[Exercise inputs]

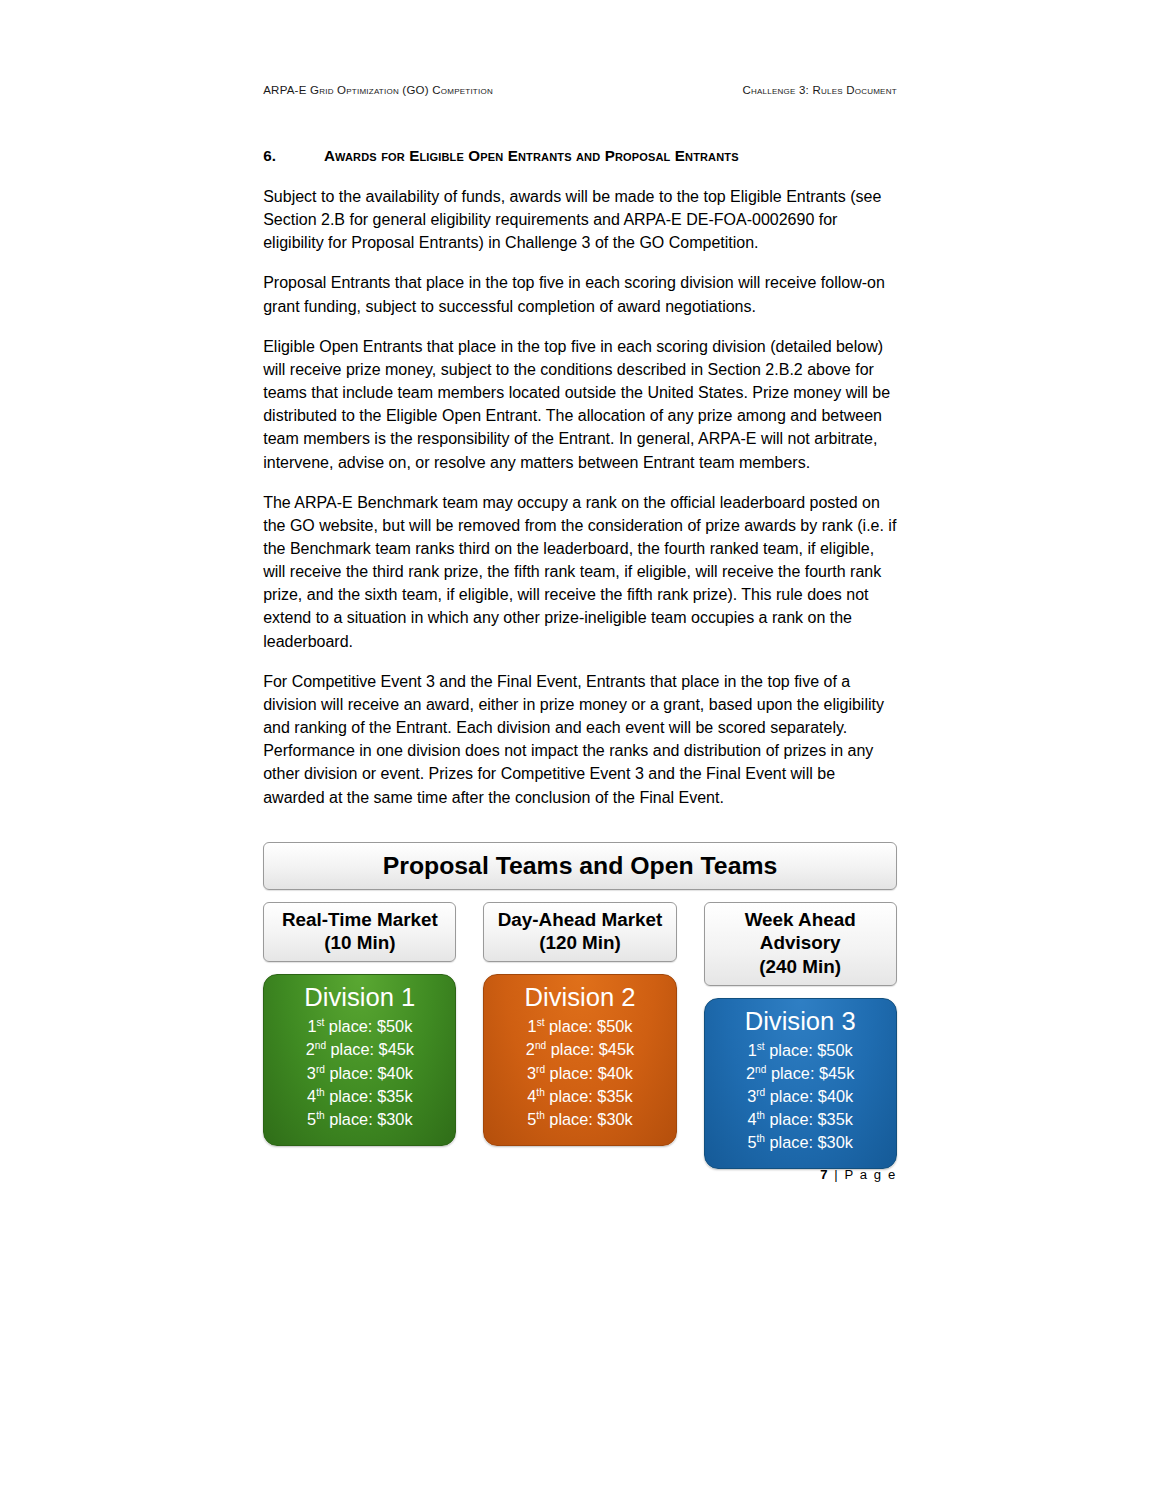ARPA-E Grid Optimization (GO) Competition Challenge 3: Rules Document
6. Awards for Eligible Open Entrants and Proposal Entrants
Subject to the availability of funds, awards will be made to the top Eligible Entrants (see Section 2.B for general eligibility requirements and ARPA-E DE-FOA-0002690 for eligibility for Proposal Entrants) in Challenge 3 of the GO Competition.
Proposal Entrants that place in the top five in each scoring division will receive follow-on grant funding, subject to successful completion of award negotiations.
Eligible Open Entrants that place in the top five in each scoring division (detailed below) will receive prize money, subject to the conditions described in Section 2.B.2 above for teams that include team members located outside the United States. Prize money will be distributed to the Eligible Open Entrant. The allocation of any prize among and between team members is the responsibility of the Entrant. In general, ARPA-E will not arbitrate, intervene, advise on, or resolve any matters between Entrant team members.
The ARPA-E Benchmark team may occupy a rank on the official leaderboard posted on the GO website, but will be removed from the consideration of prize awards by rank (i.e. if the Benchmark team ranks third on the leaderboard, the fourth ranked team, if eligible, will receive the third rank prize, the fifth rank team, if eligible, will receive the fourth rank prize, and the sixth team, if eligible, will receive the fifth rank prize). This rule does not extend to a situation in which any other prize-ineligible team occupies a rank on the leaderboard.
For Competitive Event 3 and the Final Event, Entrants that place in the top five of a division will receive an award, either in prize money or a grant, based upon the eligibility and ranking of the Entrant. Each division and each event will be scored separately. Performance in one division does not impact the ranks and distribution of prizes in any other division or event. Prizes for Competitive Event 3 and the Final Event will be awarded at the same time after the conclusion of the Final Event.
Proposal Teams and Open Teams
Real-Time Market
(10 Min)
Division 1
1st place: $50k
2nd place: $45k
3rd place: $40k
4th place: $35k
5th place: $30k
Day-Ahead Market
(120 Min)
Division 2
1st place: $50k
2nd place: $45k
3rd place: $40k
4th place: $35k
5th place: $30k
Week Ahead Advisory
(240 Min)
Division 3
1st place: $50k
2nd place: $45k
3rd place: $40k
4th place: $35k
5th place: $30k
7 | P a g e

[/Exercise inputs]
[Exercise inputs]

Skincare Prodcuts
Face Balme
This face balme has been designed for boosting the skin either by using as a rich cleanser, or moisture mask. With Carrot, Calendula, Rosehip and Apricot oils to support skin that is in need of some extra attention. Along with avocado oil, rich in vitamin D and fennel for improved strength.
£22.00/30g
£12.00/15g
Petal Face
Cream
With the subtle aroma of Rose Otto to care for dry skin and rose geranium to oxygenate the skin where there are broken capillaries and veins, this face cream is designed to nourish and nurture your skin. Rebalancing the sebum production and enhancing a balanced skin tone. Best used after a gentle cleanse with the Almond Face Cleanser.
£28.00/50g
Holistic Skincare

[/Exercise inputs]

» **Directions**
Pictures excluded, give again exactly and only the lines of the material above from the line with "ARPA-E Grid Optimization" through the line with "Eligible Open Entrants that".

» **Exercise response**
ARPA-E Grid Optimization (GO) Competition Challenge 3: Rules Document
6. Awards for Eligible Open Entrants and Proposal Entrants
Subject to the availability of funds, awards will be made to the top Eligible Entrants (see Section 2.B for general eligibility requirements and ARPA-E DE-FOA-0002690 for eligibility for Proposal Entrants) in Challenge 3 of the GO Competition.
Proposal Entrants that place in the top five in each scoring division will receive follow-on grant funding, subject to successful completion of award negotiations.
Eligible Open Entrants that place in the top five in each scoring division (detailed below) will receive prize money, subject to the conditions described in Section 2.B.2 above for teams that include team members located outside the United States. Prize money will be distributed to the Eligible Open Entrant. The allocation of any prize among and between team members is the responsibility of the Entrant. In general, ARPA-E will not arbitrate, intervene, advise on, or resolve any matters between Entrant team members.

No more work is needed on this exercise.